What possible explanation can there be for this bizarre dysfunction?
One idea Republicans had been pushing was a proposal for a bipartisan commission to recommend tough deficit-reduction measures. But then the Obama administration decided to embrace the idea.
And, lo and behold, as Mike Allen reported in Politico, the Republicans promptly turned on their heels and repudiated it. Six of the bill's Republican co-sponsors voted against it. The justification was that mumble mumble tax increases mumble.
"This law failed by seven votes when seven Republicans who had co-sponsored the bill — had co-sponsored the idea — suddenly walked away from their own proposal after I endorsed it"
"So, they make a proposal. They sign on to the bill. I say, great, good idea. I turn around —
— they're gone. What happened?"
Republicans vociferously oppose the Obamacare individual mandate, calling it unconstitutional, but they invented the damn thing, as Ezra Klein explains:
The mandate made its political début in a 1989 Heritage Foundation brief titled "Assuring Affordable Health Care for All Americans," as a counterpoint to the single-payer system and the employer mandate, which were favored in Democratic circles. In the brief, Stuart Butler, the foundation’s health-care expert, argued, "Many states now require passengers in automobiles to wear seat-belts for their own protection. Many others require anybody driving a car to have liability insurance. But neither the federal government nor any state requires all households to protect themselves from the potentially catastrophic costs of a serious accident or illness. Under the Heritage plan, there would be such a requirement."

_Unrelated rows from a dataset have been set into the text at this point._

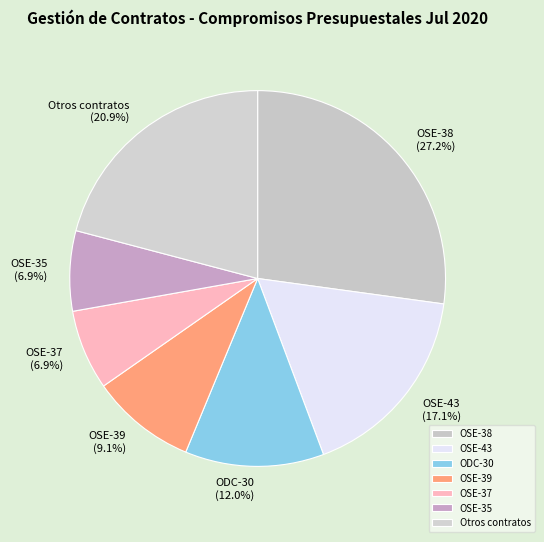

What percentage do OSE-38 and OSE-43 together represent?

44.3%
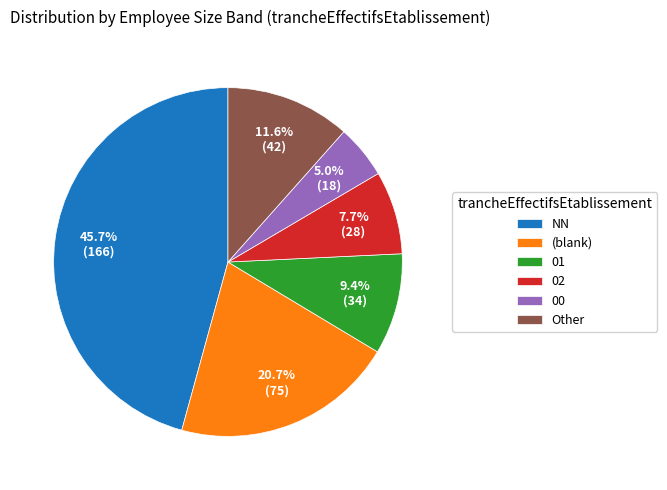

To the nearest percent, what is the difference between the largest and smallest slice percentages?

41%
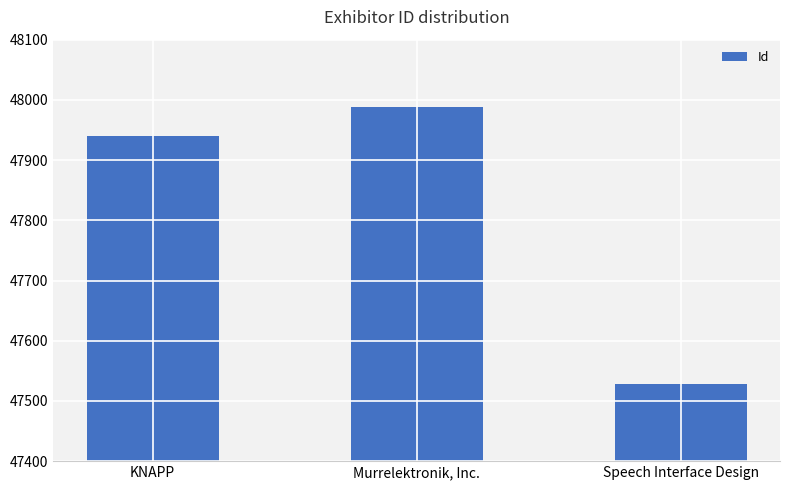

At which label is the value closest to 47758?

KNAPP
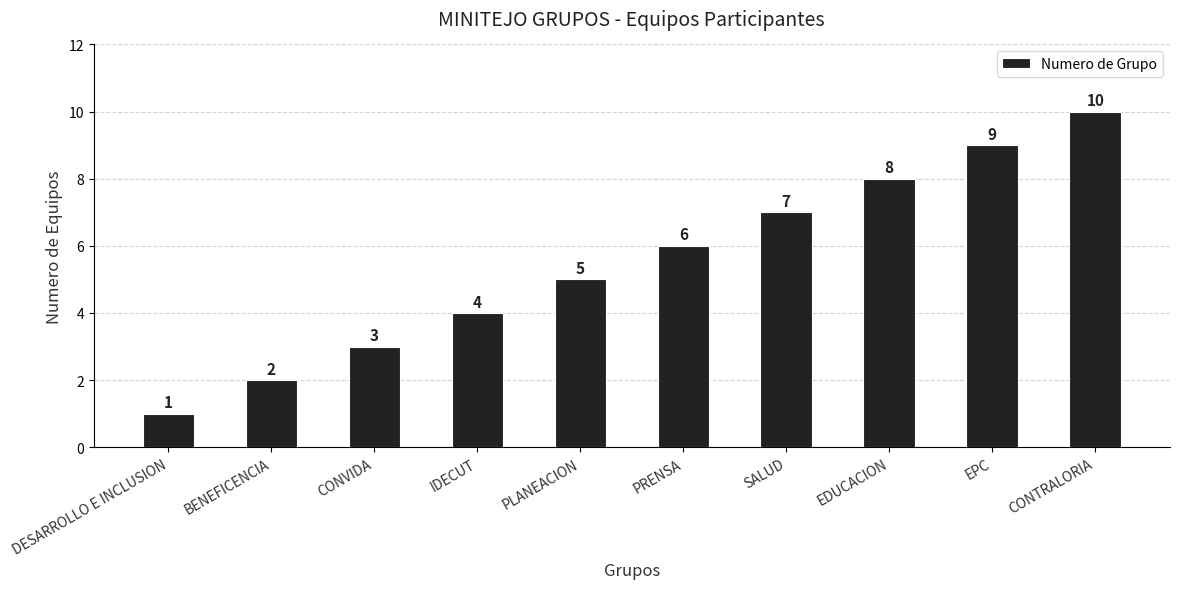

Which label corresponds to the smallest value in the chart?

DESARROLLO E INCLUSION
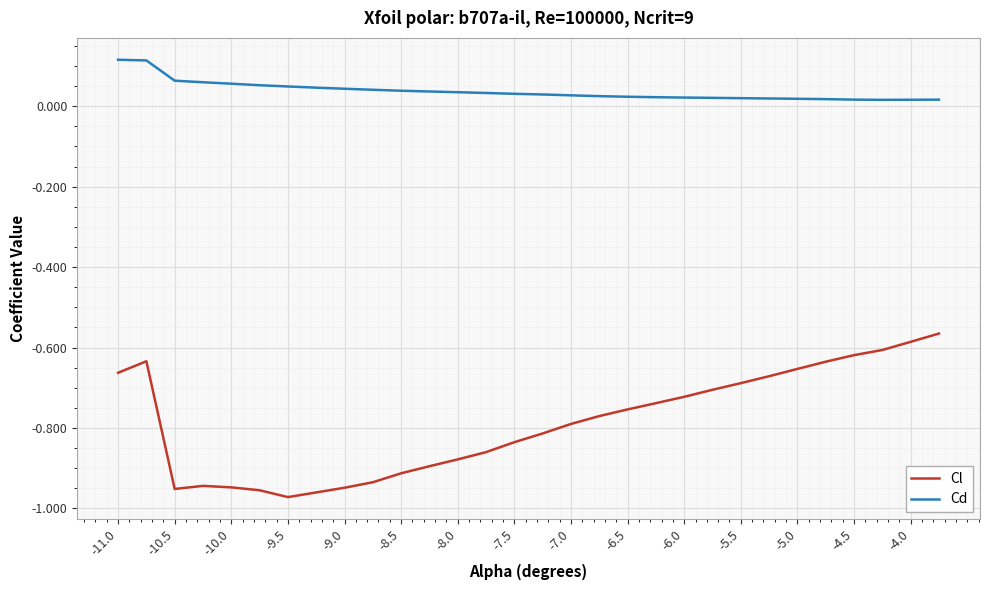

Rank the series by their maximum value, from lowest to highest.

Cl, Cd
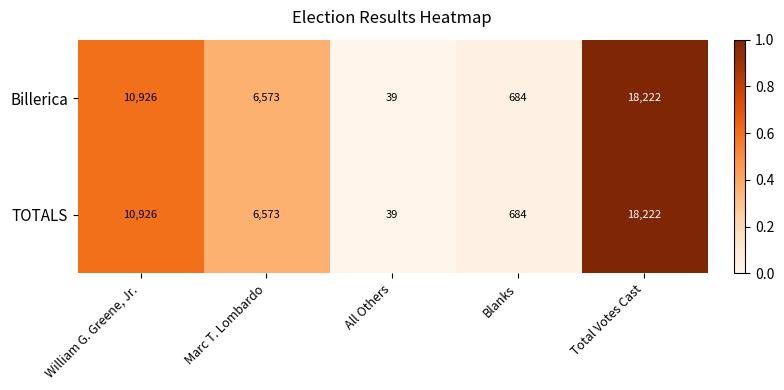

What is the total value across all series at Blanks?

1368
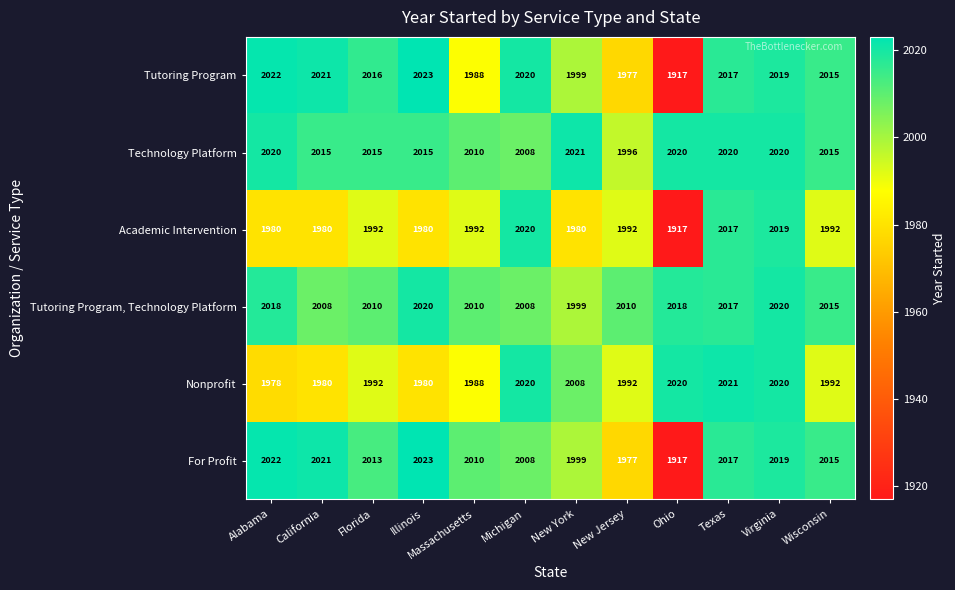

What is the total value across all series at Alabama?

12040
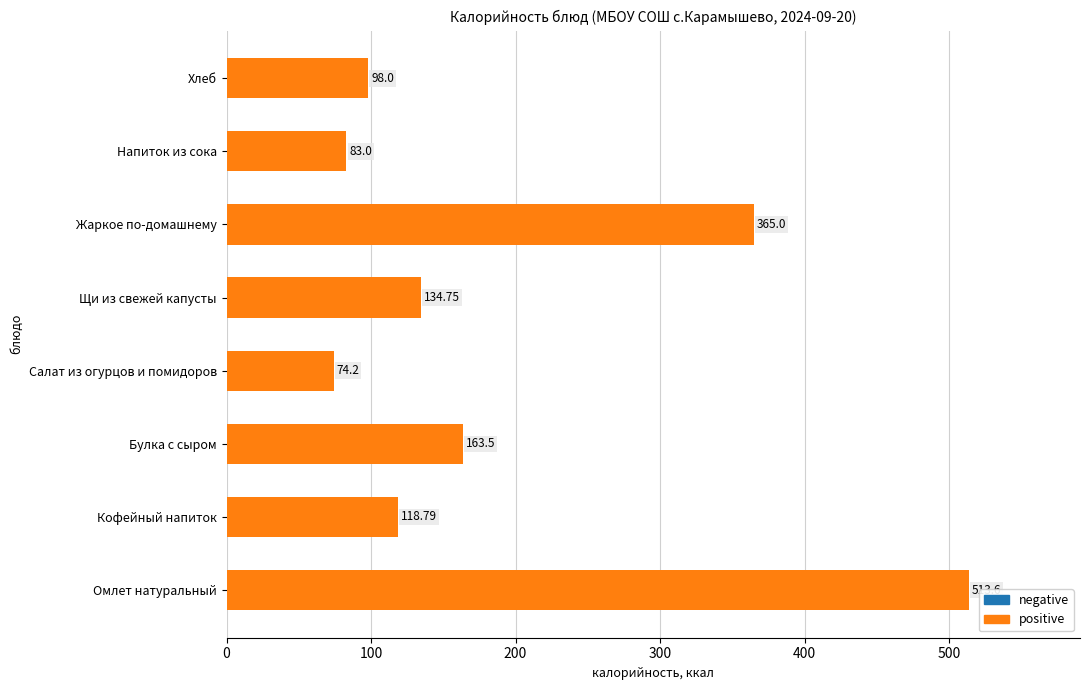

Rank the categories by value from lowest to highest.

Салат из огурцов и помидоров, Напиток из сока, Хлеб, Кофейный напиток, Щи из свежей капусты, Булка с сыром, Жаркое по-домашнему, Омлет натуральный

The mandate made its first legislative appearance in 1993, in the Health Equity and Access Reform Today Act—the Republicans’ alternative to President Clinton’s health-reform bill—which was sponsored by John Chafee, of Rhode Island, and co-sponsored by eighteen Republicans, including Bob Dole, who was then the Senate Minority Leader.
For Republicans, the idea of requiring every American to have health insurance is one of the most abhorrent provisions of the Democrats' health overhaul bills.

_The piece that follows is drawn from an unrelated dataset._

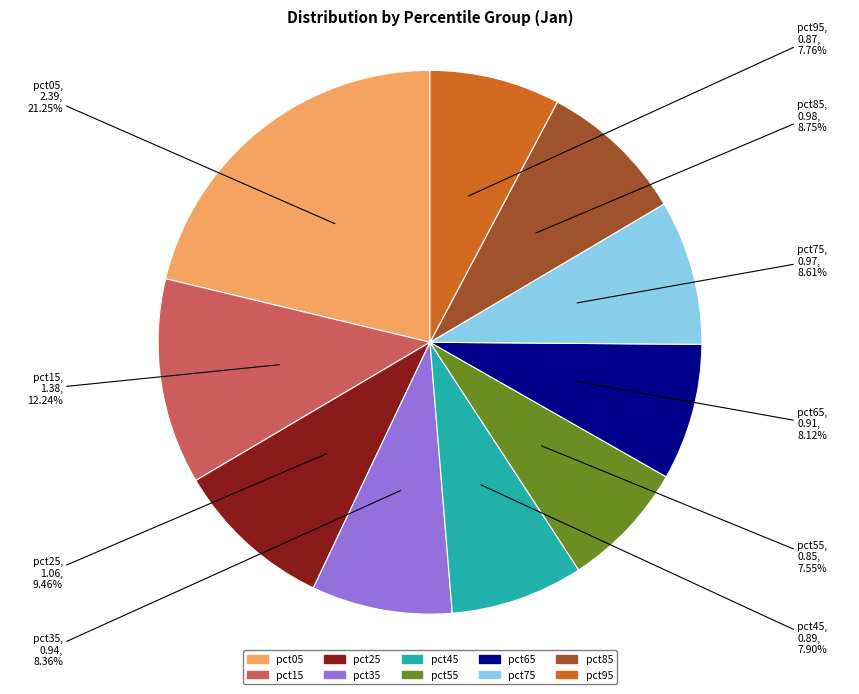

How many segments does this pie chart have?

10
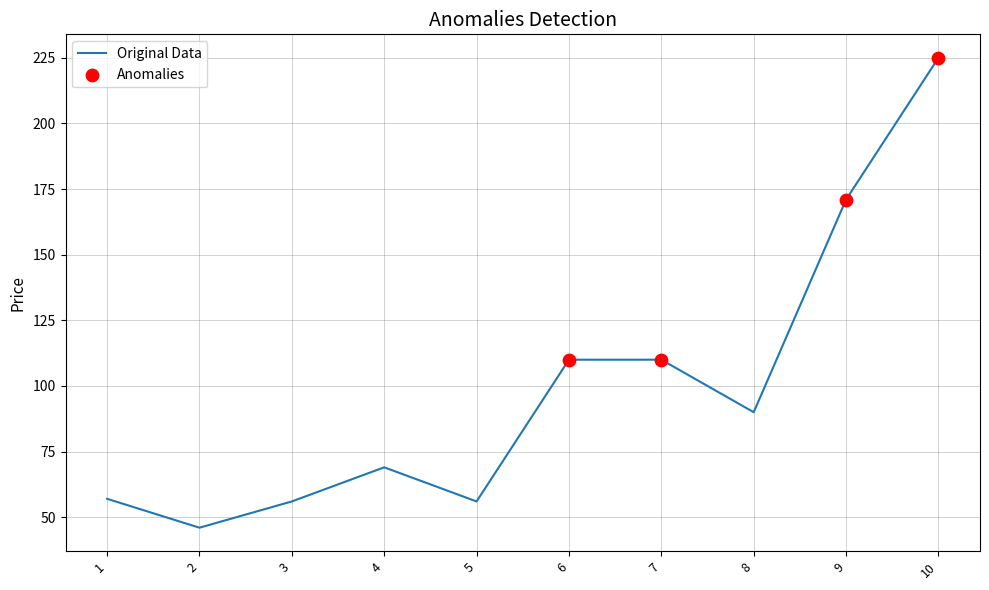

Between 7 and 4, which is larger?

7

"Congress has never crossed the line between regulating what people choose to do and ordering them to do it," said Sen. Orrin Hatch (R-Utah). "The difference between regulating and requiring is liberty."
Senator Chuck Grassley (R-Iowa): "For the first time in the history of our country - 225 years - the federal government saying, you have got to buy something. That's never been before."
But their opposition is ironic, or some would say, politically motivated. The last time Congress debated a health overhaul, when Bill Clinton was president, Hatch, Grassley and several other senators who now oppose the so-called individual mandate actually supported a bill that would have required it.
Indeed, with the exception of raising taxes on the rich, virtually every major policy currently associated with the Obama Administration was, within the past decade, a Republican idea in good standing.